It’s not too often I come across a piece, an article, that brings to notion a new idea, or in this case an old idea anew, that actually makes some sense. Rarely a month, or week, goes by without some terrible sports scandal being plastered all over the news.
The recent Penn State, Paterno, Sandusky sexual abuse scandal certainly comes to mind first, with a jolt, when contemplating that statement. Even the fairly recent labor disputes and agreements between the NBA, MLB and NFL players’ organizations and their respective leagues (especially in reference to HGH testing) have, and will continue to have, a place in the media limelight.
Going back a little, the Tiger Woods sex scandal of 2009 dominated headlines for a while; in fact it was so heavily publicized it is hard to believe that it happened almost three years ago.
My point―because of the high profile nature of many of these people, the deplorable acts some were party to, and the seemingly nonstop unethical, unprecedented poor behavior the sports elite seem to be engaging in, maybe it’s time for a different approach.
That’s where Darren Heitner’s recent piece at FoxNews.com, Does the U.S. Need a Sports Czar?, really hits home. Again, as Darren also points out, not a new idea, but one that might have come full circle as our current sports culture is in need of some major overseeing.
The basic concept in his piece is that it might be time to have someone, likely the U.S. government, appoint a sports czar, and/or sports panel [my addition]. Someone, or some group, who is in charge of supervising, managing policy, and administering consequences for all U.S. elite and professional sports teams and organizations, including our Olympic teams.
A person, or group, who has no vested, or conflict of, interest with regard to decisions they make as they become the main governing body for all U.S. sports. Their judgments and resolutions based purely on what is best for the sport, and/or for society, as a whole.

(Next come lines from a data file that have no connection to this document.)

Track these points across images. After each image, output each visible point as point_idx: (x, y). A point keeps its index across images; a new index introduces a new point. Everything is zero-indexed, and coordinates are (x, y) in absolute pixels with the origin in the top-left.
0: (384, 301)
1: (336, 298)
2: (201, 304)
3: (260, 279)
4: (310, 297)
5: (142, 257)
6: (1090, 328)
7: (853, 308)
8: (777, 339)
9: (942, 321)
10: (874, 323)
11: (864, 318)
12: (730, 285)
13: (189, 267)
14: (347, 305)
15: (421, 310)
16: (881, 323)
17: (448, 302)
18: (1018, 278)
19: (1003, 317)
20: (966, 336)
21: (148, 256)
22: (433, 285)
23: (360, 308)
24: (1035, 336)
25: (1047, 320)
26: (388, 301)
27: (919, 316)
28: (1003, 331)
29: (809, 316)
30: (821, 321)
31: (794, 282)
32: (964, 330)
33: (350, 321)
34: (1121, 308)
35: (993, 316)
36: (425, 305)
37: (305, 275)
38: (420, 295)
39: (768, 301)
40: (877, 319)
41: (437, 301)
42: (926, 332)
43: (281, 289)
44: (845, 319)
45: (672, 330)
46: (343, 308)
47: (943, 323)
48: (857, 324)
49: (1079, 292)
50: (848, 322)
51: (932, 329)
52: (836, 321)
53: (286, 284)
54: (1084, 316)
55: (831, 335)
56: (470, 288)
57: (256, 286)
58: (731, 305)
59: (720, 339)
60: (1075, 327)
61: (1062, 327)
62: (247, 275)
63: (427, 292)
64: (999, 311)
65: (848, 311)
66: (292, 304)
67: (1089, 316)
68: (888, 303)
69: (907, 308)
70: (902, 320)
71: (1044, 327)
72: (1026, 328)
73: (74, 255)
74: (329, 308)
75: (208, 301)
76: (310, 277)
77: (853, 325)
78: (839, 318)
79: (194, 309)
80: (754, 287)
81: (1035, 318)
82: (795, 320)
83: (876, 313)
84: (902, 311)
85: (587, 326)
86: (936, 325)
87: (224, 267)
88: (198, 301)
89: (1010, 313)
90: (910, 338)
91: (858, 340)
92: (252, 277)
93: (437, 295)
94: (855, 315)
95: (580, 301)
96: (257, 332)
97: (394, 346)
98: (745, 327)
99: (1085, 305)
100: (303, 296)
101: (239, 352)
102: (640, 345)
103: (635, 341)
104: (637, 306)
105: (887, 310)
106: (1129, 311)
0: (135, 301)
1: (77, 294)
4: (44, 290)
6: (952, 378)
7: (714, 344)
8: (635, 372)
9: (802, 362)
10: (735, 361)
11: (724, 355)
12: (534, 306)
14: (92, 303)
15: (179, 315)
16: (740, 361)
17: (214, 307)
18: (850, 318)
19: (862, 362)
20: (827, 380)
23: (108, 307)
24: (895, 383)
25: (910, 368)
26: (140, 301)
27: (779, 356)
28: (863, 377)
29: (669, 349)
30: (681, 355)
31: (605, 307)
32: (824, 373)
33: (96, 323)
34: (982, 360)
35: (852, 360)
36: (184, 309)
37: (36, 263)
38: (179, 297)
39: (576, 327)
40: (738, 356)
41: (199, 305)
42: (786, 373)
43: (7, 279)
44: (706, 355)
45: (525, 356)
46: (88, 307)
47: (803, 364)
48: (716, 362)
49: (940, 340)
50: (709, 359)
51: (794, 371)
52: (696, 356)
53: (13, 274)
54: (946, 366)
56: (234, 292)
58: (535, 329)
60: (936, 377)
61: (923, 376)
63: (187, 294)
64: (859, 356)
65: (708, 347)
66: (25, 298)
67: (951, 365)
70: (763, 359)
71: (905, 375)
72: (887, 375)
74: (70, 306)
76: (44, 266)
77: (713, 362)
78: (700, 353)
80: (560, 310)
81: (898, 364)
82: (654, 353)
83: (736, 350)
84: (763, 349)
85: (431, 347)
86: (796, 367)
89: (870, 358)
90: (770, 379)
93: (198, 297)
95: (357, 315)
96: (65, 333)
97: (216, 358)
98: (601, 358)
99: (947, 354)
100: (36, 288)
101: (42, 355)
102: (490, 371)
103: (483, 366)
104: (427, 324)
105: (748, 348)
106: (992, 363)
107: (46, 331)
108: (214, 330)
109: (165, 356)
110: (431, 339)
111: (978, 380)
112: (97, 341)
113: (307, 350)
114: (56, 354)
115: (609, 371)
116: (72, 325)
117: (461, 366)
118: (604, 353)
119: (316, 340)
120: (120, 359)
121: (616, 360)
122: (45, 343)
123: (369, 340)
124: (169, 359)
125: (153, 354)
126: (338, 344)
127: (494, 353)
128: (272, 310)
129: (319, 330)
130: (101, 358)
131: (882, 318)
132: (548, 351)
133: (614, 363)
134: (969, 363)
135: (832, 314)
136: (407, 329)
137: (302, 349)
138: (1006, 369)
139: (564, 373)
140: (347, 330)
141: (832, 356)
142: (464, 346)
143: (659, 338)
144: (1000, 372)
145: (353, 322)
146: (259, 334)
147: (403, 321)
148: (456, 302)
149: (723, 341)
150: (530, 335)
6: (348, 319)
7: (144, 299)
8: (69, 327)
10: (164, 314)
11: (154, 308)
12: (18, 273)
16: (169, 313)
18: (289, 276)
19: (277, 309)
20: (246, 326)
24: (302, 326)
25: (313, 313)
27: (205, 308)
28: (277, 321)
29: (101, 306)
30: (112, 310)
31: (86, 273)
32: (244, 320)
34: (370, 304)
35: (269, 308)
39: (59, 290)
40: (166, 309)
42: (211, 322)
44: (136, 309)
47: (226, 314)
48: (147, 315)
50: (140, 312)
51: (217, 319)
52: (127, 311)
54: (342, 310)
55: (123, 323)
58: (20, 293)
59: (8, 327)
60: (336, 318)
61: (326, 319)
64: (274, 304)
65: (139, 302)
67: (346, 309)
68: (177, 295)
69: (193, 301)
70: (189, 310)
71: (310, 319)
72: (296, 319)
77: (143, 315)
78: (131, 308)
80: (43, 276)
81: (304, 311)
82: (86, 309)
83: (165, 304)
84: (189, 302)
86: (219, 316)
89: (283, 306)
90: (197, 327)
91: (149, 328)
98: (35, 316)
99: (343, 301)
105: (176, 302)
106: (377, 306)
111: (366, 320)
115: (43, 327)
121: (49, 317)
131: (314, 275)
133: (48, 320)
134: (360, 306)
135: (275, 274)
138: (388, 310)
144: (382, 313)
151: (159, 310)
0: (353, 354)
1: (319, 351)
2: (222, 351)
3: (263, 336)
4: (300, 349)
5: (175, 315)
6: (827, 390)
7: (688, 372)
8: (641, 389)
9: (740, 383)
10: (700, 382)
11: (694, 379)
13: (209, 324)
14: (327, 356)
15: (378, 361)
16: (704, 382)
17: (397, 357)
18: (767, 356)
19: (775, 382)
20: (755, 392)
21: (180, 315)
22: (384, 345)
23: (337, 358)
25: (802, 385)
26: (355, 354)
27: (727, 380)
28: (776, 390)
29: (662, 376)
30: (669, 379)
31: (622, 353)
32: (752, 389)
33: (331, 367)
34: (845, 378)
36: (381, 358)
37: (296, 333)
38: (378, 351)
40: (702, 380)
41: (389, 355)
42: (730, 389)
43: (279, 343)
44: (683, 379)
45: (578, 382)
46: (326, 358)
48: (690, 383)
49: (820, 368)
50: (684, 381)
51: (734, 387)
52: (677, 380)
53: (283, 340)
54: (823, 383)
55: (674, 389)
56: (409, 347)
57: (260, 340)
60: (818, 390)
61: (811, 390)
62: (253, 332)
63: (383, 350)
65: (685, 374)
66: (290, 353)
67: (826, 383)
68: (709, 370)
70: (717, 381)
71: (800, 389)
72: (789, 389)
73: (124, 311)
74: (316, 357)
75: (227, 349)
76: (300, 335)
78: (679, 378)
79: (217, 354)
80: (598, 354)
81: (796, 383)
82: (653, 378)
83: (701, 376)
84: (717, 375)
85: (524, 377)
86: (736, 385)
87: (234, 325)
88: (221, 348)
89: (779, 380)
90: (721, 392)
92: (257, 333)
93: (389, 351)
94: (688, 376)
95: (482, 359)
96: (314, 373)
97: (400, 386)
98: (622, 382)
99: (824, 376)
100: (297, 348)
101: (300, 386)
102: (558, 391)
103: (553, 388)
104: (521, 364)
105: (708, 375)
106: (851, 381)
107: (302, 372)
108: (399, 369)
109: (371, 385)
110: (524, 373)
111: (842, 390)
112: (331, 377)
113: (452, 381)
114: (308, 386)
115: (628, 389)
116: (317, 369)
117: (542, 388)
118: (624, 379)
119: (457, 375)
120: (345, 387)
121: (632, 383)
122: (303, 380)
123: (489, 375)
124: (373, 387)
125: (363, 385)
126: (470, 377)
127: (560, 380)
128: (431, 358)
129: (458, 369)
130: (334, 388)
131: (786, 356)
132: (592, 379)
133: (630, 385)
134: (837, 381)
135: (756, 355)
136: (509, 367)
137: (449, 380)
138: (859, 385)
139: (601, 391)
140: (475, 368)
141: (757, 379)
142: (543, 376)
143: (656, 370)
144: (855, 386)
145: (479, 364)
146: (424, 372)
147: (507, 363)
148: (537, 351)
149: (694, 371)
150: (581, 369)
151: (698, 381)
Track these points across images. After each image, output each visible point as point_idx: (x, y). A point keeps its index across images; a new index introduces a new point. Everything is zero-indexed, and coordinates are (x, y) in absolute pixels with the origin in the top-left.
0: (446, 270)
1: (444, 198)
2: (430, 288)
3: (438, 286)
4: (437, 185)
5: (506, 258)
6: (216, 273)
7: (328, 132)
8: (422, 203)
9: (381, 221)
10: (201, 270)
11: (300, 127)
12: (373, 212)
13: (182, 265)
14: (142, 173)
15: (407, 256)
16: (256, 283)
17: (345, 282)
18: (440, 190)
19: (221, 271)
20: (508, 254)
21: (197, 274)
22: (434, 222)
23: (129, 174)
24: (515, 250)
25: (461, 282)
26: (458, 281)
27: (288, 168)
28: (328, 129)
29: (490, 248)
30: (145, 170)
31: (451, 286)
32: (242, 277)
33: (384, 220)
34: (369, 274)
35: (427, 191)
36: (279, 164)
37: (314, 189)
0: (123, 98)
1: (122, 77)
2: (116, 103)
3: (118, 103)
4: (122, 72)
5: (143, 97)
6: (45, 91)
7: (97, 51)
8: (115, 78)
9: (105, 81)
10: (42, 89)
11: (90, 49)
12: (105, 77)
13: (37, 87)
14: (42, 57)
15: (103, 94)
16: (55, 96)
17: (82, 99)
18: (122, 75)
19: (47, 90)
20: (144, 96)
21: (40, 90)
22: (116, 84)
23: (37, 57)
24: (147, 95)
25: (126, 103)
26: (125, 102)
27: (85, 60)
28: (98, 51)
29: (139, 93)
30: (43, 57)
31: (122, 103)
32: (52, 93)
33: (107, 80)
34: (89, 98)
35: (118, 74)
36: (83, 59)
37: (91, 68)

WADA could fall under their jurisdiction, along with all sports organizations referenced above. A well-thought-out code of ethics could be drafted and adopted, one that would govern the mission of this person and/or group, along with most of their decisions.
Even with incidents that are completely out of their control, the sports czar would still play an important role. Take, for example, what Darren stated in his referenced piece, with regard to the Penn State scandal:
“While a sports czar cannot effectively prevent such atrocities from occurring, one could lead a think tank to implement more efficient and ethical response mechanisms within United States universities. Further, the sports czar may certainly take a tacit role in any investigations after said child sex abuse claims are made.”
Anything sports-related, the sports czar, and his group, would have some input or jurisdiction over what happens.
Now before I get lambasted for adding another “program” to the already bloated, seemingly fiscally-irresponsible government we now have, and have had for quite some time, let me go on record stating that the only job of the U.S. government in this task would be to appoint the person, or people, in charge – the Czar and his or her panel.
Financing for such a program could come from the professional sports organizations themselves, willingly, and with no strings attached – meaning the money comes into the program whether sports organizations agree or not with the mission and/or decisions of the czar and his group. Similar to union dues.
I am sure there are a good deal of important points I failed to address; however, it should be obvious to most that the sports model we currently have is not exactly pointed in the right direction.
Nice article Darren. At the very least it gives people some good food for thought.